Exercise prompt
Among the records below, find each line bearing the word "visible" and copy it.

Records for processing
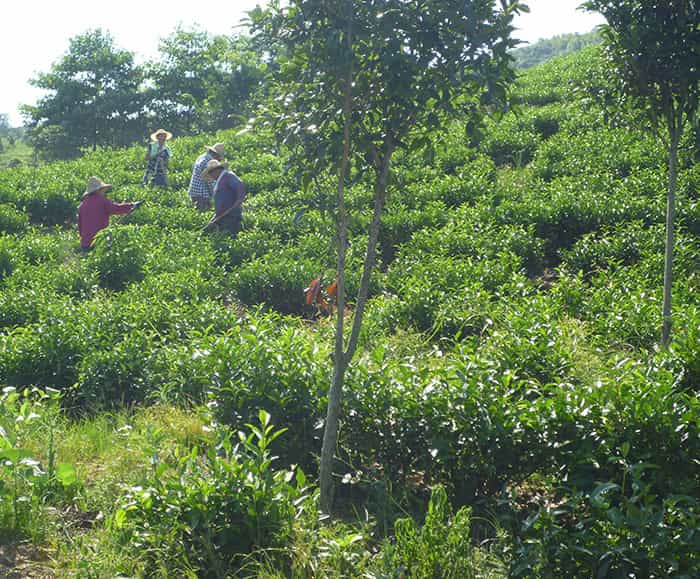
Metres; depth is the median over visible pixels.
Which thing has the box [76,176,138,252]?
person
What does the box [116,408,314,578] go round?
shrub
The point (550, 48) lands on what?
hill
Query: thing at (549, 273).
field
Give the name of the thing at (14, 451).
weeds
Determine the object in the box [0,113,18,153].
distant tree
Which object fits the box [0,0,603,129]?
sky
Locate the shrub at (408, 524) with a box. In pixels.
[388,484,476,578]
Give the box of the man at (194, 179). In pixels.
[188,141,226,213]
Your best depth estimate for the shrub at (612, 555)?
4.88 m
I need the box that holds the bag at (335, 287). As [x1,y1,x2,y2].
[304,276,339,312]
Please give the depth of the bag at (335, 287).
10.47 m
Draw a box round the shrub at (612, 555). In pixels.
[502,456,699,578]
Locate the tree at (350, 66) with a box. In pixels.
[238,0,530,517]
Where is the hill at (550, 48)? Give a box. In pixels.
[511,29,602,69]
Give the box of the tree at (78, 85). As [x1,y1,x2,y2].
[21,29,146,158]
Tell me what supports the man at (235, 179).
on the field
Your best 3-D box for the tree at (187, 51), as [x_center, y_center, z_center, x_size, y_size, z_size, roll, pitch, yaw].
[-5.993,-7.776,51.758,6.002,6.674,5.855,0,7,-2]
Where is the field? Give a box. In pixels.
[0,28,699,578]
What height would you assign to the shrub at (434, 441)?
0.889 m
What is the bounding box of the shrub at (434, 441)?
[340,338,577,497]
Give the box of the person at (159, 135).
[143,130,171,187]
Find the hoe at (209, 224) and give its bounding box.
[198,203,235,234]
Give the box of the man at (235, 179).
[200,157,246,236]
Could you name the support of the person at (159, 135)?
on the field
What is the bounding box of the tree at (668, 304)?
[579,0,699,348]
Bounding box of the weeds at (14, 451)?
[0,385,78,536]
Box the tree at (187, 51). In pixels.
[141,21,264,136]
---
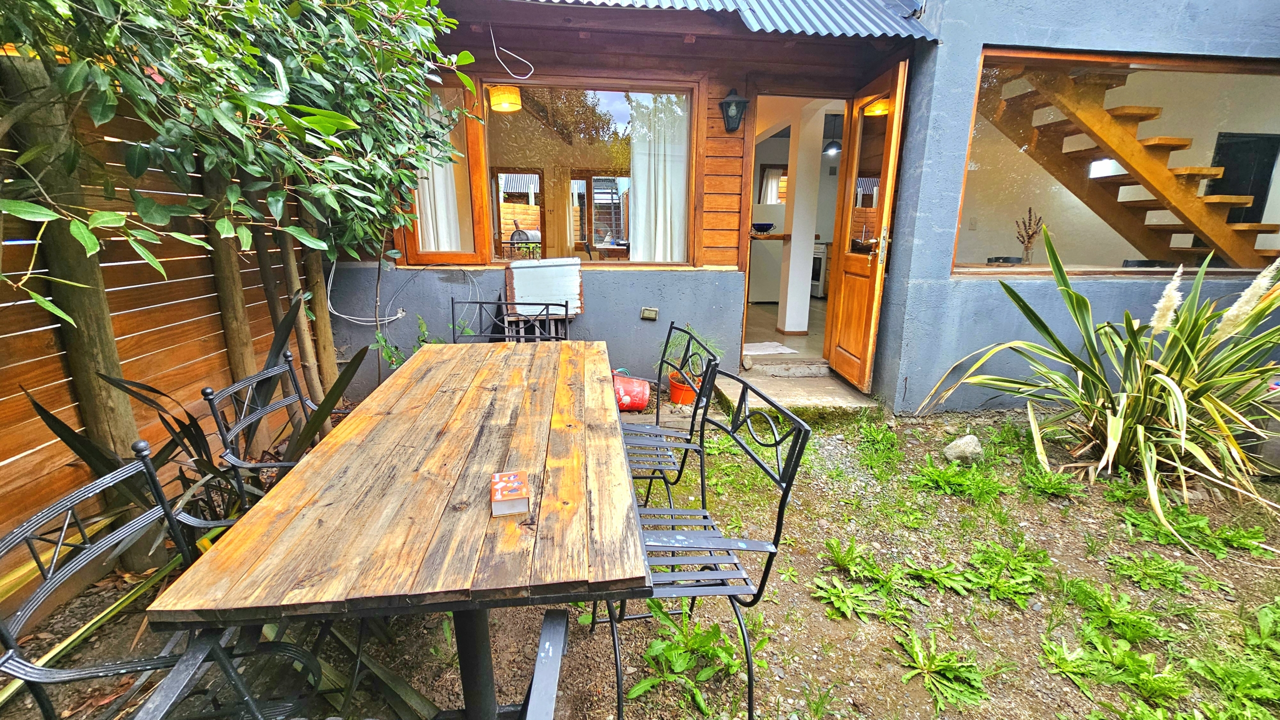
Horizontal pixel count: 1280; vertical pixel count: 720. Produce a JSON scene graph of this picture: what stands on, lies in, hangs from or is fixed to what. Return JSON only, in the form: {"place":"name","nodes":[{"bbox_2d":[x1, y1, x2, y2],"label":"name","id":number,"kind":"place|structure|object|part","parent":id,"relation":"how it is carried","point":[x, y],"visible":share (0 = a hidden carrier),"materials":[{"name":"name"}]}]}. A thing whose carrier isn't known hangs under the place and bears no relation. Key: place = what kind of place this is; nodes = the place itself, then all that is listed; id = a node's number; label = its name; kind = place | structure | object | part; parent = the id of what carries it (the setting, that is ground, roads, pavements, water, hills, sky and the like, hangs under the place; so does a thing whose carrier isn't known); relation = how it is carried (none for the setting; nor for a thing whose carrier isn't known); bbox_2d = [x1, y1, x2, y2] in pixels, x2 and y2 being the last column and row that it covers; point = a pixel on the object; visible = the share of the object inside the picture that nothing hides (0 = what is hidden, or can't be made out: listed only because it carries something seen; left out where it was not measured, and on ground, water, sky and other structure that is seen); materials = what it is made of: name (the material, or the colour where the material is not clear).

Response area
Metres; depth is the median over visible pixels.
Horizontal pixel count: 1280; vertical pixel count: 720. Produce a JSON scene graph of this picture: what stands on, lies in, hangs from or is fixed to what. Return JSON only, in the form: {"place":"name","nodes":[{"bbox_2d":[x1, y1, x2, y2],"label":"name","id":number,"kind":"place|structure|object|part","parent":id,"relation":"how it is carried","point":[x, y],"visible":share (0 = a hidden carrier),"materials":[{"name":"name"}]}]}. A thing whose carrier isn't known hangs under the place and bears no relation. Key: place = what kind of place this is; nodes = the place itself, then all that is listed; id = a node's number; label = its name; kind = place | structure | object | part; parent = the id of what carries it (the setting, that is ground, roads, pavements, water, hills, sky and the like, hangs under the place; so does a thing whose carrier isn't known); relation = how it is carried (none for the setting; nor for a thing whose carrier isn't known); bbox_2d = [x1, y1, x2, y2] in pixels, x2 and y2 being the last column and row that it covers; point = a pixel on the object; visible = the share of the object inside the picture that nothing hides (0 = what is hidden, or can't be made out: listed only because it carries something seen; left out where it was not measured, and on ground, water, sky and other structure that is seen); materials = what it is made of: name (the material, or the colour where the material is not clear).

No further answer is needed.